WeiYa's Work Yard

A dog, who fell into the ocean of statistics, tries to write down his ideas and notes to save himself.

Deep Generative Modeling for Single-cell Transcriptomics

Posted on
Tags: Single-cell, Variational Inference

The post is for Lopez, R., Regier, J., Cole, M. B., Jordan, M. I., & Yosef, N. (2018). Deep generative modeling for single-cell transcriptomics. Nature Methods, 15(12), Article 12.
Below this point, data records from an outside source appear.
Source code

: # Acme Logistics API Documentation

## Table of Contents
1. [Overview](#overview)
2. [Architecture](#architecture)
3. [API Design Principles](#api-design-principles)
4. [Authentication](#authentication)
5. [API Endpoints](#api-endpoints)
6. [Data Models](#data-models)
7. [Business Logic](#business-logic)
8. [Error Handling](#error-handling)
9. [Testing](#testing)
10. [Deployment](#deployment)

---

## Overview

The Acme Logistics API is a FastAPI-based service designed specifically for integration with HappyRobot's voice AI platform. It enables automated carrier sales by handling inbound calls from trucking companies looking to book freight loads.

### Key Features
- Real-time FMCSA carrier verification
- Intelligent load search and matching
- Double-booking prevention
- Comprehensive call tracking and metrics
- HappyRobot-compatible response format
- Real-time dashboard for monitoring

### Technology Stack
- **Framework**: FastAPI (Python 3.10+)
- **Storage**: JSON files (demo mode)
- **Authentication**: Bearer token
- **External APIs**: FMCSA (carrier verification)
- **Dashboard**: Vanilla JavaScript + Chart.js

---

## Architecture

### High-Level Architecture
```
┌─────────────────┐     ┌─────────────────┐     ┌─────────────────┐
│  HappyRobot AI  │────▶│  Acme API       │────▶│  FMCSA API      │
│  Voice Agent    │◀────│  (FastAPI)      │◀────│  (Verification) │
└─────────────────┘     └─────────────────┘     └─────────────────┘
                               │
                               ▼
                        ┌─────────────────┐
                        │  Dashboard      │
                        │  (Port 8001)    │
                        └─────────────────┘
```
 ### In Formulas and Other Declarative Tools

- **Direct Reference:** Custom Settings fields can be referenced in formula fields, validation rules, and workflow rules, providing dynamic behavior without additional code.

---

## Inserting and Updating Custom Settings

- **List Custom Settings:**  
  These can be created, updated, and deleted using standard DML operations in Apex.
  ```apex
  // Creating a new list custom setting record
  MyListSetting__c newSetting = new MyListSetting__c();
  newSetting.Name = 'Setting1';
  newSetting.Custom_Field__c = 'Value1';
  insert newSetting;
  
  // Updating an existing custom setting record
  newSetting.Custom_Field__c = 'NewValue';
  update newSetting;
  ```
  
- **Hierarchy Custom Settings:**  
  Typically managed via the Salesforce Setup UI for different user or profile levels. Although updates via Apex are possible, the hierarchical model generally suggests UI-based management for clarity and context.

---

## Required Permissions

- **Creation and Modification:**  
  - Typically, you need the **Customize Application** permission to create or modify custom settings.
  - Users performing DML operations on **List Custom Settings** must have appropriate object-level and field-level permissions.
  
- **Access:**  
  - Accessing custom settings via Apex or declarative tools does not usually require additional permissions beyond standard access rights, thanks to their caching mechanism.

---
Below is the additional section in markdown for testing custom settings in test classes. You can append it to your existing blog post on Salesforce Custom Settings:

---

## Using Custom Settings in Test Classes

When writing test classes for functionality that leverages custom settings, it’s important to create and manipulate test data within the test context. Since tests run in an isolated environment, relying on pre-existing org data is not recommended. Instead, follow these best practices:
model the observed expression $x_{ng}$ of each gene $g$ in each cell $n$ as a sample drawn from a zero-inflated negative binominal (ZINB) distribution $p(x_{ng}\mid z_n, s_n, \ell_n)$

  • $s_n$: batch annotation of each cell (if available)
  • $z_n,\ell_n$: unobserved random variables
    • $\ell_n$: one-dimensional Gaussian that represents nuisance variation due to differences in capture efficiency and sequencing depth, and serves as a cell-specific scaling factor
    • $z_n$: low-dimensional vector of Gaussian representing the remaining variation, which should better reflect biological differences between cells. use it to represent each cell as a point in a low-dimensional latent space that served for visualization and clustering

a neural network maps the latent variables to the parameters of the ZINB distribution. This mapping goes through intermediate values $\rho_g^n$, which provide a batch-corrected, normalized estimate of the percentage of transcripts in each cell $n$ that originate from each gene $g$

use these estimates for differential expression analysis and its scaled version (multiplying $\rho_g^n$ by the estimated library size $\ell_n$) for imputation

derive an approximation for the posterior distribution of the latent variables $q(z_n,\log \ell_n\mid x_n, s_n)$ by training another neural network using variational inference and a scalable stochastic optimization procedure.

Published in categories Note